*** Begin section ***

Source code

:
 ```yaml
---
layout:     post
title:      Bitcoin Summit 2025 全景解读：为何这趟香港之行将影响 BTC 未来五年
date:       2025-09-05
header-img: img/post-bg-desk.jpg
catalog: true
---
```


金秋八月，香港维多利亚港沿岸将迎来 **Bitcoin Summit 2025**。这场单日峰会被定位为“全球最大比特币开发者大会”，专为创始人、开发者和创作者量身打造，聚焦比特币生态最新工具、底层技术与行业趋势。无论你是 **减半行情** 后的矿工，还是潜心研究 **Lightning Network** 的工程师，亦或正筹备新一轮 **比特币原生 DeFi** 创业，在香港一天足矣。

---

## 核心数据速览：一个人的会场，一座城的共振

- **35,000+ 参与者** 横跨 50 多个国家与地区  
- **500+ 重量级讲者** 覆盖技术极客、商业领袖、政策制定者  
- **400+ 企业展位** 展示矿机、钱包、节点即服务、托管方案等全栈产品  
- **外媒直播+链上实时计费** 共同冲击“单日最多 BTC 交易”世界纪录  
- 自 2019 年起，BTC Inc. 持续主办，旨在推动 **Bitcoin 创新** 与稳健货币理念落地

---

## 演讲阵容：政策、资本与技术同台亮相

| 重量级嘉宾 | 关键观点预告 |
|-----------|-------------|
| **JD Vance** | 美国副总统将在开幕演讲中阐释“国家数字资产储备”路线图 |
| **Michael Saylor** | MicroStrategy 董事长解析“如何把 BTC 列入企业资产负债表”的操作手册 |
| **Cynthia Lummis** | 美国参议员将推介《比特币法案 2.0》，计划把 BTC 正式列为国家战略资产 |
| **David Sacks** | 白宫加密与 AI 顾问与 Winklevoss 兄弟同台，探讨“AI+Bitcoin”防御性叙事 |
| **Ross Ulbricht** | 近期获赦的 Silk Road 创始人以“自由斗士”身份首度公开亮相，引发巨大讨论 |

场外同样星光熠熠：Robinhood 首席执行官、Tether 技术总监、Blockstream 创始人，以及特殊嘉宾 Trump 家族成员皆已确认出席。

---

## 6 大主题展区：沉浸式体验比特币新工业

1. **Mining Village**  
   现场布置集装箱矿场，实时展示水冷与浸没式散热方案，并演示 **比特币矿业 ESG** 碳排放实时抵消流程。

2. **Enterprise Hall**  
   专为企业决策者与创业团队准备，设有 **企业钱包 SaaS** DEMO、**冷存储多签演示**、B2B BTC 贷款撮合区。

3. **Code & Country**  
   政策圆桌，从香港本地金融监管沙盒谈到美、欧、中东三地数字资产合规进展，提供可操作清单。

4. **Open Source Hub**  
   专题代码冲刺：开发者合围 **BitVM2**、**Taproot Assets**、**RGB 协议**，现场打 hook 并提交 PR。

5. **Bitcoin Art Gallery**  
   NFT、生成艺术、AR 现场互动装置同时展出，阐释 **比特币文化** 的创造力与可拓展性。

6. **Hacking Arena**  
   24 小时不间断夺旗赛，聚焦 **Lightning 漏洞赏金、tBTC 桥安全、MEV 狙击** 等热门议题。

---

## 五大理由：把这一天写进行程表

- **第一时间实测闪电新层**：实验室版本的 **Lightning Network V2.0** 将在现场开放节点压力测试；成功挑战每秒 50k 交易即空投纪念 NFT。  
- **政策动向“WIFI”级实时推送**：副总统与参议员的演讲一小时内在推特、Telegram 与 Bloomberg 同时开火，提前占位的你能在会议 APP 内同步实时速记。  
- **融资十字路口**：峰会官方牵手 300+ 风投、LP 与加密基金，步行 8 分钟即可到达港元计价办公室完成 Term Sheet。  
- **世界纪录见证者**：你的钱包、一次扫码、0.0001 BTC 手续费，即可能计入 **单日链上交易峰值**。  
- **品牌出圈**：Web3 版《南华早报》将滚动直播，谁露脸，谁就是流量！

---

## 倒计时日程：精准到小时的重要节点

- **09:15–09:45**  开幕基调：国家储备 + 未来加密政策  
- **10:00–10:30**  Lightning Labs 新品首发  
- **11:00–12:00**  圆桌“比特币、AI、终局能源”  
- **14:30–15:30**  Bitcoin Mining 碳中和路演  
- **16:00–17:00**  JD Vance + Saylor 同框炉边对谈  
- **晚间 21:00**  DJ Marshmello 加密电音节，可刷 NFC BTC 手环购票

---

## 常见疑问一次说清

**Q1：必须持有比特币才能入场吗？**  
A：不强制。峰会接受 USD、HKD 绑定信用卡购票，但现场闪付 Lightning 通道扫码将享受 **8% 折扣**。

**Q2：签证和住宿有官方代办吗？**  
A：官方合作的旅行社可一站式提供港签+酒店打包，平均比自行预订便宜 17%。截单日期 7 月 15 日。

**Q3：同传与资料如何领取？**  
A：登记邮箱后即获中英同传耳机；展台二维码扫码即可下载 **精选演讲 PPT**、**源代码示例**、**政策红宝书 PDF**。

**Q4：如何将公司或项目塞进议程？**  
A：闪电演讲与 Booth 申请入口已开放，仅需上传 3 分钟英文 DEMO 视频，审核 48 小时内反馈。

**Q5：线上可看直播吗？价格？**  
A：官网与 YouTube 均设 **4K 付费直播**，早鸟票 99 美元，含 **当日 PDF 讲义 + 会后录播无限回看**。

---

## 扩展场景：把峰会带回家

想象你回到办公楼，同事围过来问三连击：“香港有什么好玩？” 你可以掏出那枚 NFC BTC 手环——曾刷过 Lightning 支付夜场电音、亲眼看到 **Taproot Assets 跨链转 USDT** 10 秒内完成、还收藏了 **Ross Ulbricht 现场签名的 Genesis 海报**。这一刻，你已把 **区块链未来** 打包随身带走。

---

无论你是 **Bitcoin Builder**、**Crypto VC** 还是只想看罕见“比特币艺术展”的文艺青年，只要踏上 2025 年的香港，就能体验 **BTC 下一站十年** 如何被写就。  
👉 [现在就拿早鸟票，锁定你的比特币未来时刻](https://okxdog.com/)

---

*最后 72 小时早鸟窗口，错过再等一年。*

*** End section ***
*** Begin section ***

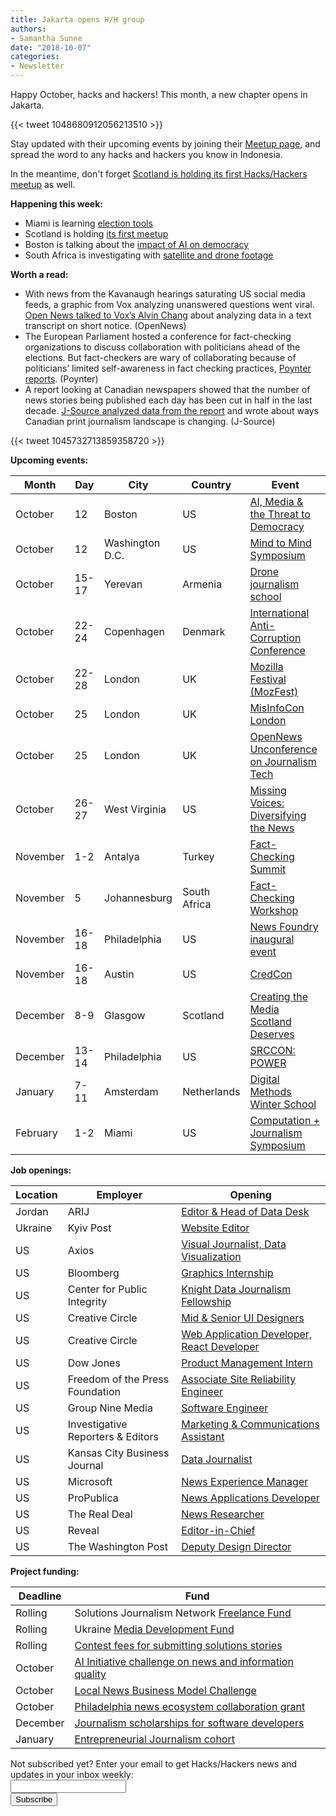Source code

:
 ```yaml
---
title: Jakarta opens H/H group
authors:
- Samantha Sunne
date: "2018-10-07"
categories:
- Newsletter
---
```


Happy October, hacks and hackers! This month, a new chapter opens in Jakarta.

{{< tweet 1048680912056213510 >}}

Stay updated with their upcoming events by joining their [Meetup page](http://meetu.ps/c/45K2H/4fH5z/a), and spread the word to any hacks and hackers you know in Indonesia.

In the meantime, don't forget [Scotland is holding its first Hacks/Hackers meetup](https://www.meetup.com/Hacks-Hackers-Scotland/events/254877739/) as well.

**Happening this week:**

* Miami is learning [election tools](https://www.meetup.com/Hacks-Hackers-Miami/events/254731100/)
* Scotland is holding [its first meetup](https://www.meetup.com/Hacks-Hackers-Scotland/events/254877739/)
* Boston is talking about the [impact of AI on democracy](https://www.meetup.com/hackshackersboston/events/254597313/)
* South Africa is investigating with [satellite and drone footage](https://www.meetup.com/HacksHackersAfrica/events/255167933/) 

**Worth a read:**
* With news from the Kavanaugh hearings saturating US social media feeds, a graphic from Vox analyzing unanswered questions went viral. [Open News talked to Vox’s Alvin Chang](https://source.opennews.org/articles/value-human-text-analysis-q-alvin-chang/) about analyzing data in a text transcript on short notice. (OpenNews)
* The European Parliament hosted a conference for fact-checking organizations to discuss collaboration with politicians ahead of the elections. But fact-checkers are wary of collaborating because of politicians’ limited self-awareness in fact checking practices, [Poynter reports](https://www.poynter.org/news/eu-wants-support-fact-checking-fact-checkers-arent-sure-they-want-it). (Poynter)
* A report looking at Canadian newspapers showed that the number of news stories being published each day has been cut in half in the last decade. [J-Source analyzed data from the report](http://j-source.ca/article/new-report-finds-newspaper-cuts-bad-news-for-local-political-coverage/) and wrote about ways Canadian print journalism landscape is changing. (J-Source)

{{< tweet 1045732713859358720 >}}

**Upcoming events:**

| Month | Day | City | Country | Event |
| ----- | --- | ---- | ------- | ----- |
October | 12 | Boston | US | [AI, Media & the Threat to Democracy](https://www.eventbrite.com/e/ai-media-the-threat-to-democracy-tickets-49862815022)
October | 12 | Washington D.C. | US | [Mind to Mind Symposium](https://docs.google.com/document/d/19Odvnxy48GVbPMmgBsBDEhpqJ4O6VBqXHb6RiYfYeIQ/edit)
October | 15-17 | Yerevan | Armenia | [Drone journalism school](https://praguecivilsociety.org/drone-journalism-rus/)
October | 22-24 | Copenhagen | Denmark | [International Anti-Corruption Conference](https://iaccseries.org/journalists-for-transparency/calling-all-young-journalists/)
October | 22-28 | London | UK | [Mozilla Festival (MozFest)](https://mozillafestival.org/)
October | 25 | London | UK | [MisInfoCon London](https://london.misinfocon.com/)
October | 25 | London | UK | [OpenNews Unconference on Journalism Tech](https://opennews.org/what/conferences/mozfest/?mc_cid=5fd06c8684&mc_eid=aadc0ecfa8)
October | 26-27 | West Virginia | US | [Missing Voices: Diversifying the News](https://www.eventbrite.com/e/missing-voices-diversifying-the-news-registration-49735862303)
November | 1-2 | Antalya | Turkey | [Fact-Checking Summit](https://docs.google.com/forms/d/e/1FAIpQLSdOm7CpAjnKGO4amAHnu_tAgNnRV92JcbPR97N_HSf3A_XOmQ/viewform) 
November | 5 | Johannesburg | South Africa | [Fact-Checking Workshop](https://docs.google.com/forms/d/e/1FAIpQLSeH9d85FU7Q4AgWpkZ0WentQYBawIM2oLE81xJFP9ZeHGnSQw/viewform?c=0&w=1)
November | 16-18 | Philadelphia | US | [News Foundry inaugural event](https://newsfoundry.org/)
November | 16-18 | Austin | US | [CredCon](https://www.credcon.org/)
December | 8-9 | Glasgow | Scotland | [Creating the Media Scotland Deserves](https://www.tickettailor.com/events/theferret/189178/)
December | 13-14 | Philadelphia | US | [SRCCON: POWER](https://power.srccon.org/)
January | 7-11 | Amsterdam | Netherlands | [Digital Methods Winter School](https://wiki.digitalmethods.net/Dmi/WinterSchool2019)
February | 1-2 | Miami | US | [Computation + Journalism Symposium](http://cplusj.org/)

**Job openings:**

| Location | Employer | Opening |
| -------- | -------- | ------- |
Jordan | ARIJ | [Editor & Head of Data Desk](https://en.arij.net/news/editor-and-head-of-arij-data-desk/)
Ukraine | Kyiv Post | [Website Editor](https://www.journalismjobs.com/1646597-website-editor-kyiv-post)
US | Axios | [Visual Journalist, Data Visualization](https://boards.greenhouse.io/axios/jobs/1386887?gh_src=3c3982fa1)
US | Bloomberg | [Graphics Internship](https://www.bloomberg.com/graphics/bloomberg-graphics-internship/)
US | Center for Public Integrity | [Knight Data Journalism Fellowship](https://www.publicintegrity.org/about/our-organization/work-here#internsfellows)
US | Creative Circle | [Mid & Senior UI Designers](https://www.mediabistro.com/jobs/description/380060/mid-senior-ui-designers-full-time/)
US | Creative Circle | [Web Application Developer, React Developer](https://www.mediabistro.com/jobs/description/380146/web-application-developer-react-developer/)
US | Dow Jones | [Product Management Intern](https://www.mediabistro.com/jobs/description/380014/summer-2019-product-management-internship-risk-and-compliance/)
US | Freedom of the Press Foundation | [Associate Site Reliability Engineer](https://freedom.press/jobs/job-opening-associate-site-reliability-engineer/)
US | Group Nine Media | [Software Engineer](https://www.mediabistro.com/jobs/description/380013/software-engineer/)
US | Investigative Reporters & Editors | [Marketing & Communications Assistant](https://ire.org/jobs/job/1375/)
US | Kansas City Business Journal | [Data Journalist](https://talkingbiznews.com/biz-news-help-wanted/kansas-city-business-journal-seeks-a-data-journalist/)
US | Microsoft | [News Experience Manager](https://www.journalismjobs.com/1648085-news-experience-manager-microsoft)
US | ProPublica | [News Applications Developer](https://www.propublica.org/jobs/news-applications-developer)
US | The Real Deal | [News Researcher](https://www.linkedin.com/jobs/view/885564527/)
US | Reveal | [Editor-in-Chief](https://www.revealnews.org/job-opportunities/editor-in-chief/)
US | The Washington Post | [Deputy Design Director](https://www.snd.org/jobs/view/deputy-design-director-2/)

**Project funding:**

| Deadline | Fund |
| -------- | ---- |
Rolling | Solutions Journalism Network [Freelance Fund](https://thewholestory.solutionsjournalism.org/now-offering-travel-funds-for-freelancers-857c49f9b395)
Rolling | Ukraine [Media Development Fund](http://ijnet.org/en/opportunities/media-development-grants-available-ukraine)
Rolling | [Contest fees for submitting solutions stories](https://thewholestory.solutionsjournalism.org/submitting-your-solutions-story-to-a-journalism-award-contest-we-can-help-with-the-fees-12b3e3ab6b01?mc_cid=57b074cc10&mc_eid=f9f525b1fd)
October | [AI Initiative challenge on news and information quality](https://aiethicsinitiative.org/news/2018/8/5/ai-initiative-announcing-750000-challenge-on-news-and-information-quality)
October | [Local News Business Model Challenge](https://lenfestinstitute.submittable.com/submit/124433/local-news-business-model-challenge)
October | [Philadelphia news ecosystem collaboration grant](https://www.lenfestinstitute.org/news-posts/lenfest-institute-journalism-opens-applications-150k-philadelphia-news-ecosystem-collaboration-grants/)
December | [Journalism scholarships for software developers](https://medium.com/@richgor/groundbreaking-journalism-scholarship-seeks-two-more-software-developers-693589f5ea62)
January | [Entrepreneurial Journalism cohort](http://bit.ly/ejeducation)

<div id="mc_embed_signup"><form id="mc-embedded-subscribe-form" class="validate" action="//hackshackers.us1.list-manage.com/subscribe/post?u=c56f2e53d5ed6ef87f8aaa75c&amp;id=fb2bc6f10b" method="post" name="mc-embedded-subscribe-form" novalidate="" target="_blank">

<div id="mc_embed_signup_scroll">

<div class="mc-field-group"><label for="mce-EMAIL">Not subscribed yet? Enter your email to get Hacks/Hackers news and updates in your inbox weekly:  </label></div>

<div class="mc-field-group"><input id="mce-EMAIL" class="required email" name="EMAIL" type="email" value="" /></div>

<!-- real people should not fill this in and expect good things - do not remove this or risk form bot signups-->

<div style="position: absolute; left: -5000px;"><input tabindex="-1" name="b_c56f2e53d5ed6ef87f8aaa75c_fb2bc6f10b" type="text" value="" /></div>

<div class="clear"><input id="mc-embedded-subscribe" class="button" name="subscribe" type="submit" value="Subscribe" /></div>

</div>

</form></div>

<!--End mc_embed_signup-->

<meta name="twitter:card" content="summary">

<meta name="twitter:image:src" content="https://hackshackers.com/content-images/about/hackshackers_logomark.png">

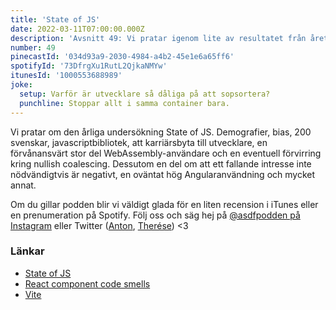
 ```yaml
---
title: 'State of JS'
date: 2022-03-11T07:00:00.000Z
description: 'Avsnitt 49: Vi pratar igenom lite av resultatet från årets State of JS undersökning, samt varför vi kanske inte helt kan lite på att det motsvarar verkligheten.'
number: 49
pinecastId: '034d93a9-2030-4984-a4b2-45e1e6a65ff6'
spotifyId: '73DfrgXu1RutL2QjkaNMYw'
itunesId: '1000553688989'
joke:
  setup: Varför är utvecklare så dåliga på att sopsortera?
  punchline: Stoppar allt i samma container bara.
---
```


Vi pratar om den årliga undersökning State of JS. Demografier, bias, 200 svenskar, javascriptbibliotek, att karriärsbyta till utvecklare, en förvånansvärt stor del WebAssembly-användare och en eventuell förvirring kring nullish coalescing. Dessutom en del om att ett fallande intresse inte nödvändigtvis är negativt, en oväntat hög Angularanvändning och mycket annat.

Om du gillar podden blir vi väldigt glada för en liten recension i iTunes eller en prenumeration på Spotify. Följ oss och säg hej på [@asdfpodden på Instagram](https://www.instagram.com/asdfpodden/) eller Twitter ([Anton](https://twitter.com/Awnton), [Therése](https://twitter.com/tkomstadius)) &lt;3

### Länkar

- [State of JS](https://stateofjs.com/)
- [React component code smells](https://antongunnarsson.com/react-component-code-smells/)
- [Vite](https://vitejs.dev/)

*** End section ***

» **What the task requires**
Lines of the material that contain the word "Ukraine" are to be gathered.

» **Task response**
Ukraine | Kyiv Post | [Website Editor](https://www.journalismjobs.com/1646597-website-editor-kyiv-post)
Rolling | Ukraine [Media Development Fund](http://ijnet.org/en/opportunities/media-development-grants-available-ukraine)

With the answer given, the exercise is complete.